» **DIRECTIONS**: According to the code review comment below, which method should callers use in place of the deprecated four-argument getPartitions?

[GitHub] [iceberg] szehon-ho commented on a diff in pull request #6779: Spark 3.2, 3.3: use table partition schema in add_files for getPartitions to avoid data corruption

via GitHub Thu, 16 Feb 2023 18:06:54 -0800


szehon-ho commented on code in PR #6779:
URL: https://github.com/apache/iceberg/pull/6779#discussion_r1109199713



##########
spark/v3.3/spark/src/main/java/org/apache/iceberg/spark/Spark3Util.java:
##########
@@ -836,9 +836,30 @@ public static String quotedFullIdentifier(String 
catalogName, Identifier identif
    * @param format format of the file
    * @param partitionFilter partitionFilter of the file
    * @return all table's partitions
+   * @deprecated use {@link Spark3Util#getPartitions(SparkSession, Path, 
String, Map, Option)}
    */
+  @Deprecated
   public static List<SparkPartition> getPartitions(
       SparkSession spark, Path rootPath, String format, Map<String, String> 
partitionFilter) {
+    return getPartitions(spark, rootPath, format, partitionFilter, 
Option.empty());
+  }
+
+  /**
+   * Use Spark to list all partitions in the table.

» **LISTED ENTRIES**:
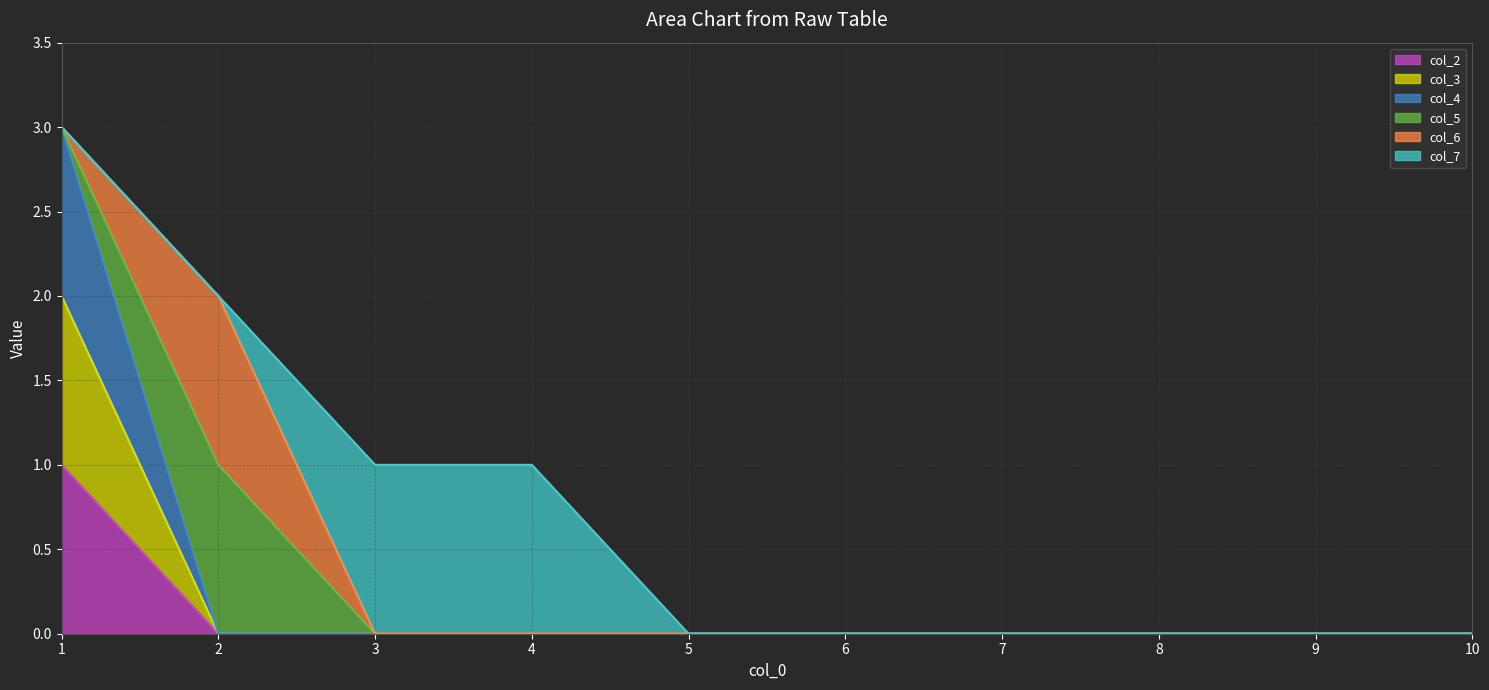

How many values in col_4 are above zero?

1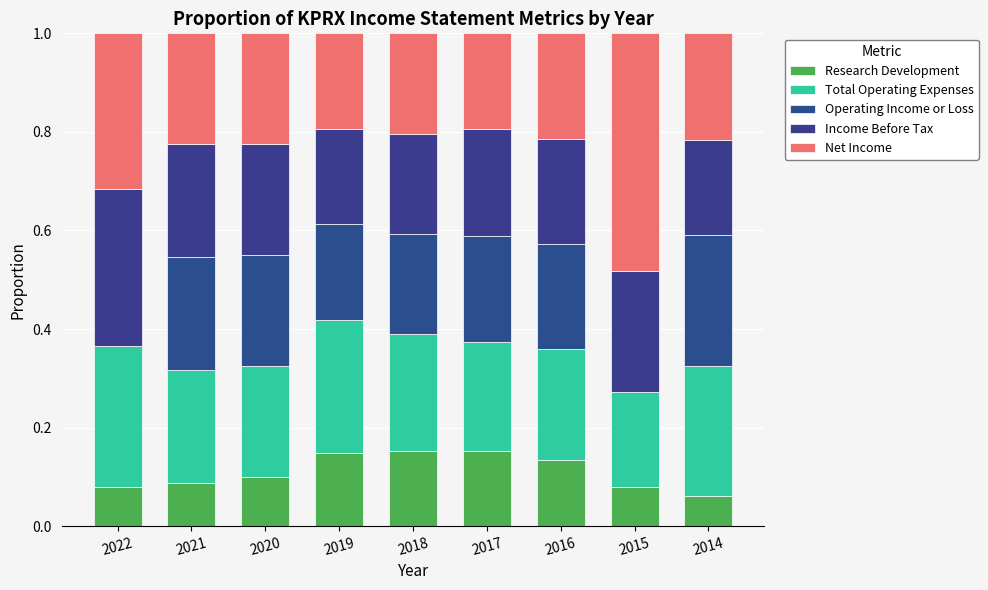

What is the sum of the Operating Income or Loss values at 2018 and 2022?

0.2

* * *

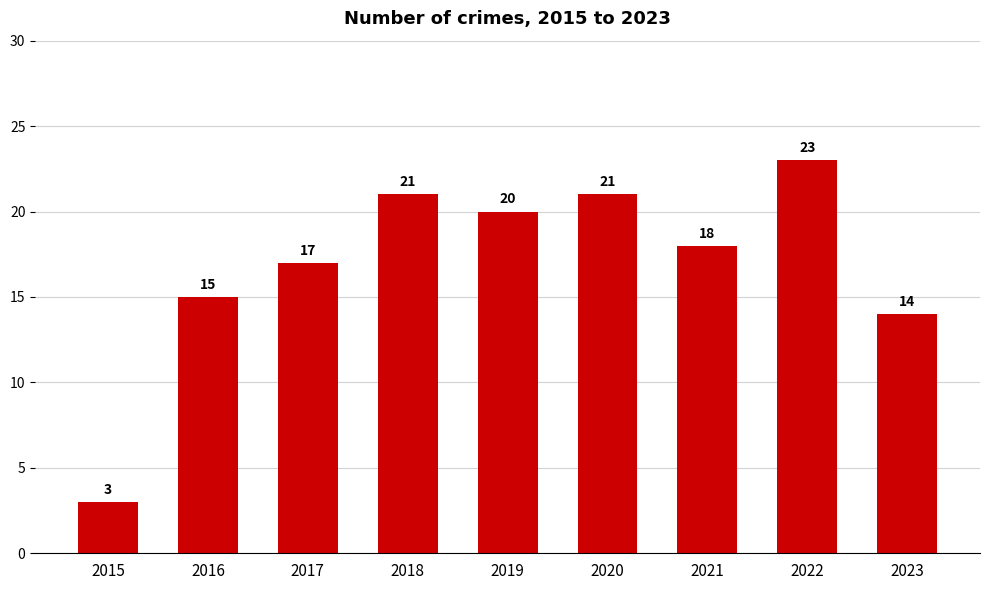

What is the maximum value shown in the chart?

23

--

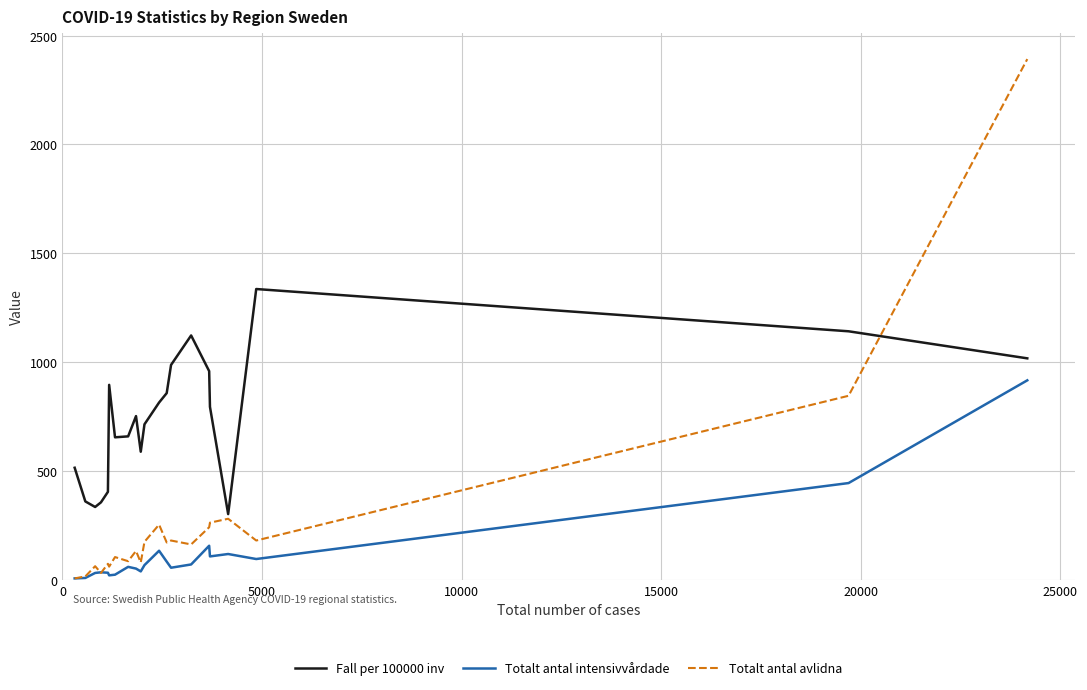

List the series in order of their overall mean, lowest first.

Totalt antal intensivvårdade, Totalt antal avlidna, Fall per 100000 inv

» **WORKED SOLUTION**: Spark3Util#getPartitions(SparkSession, Path, String, Map, Option)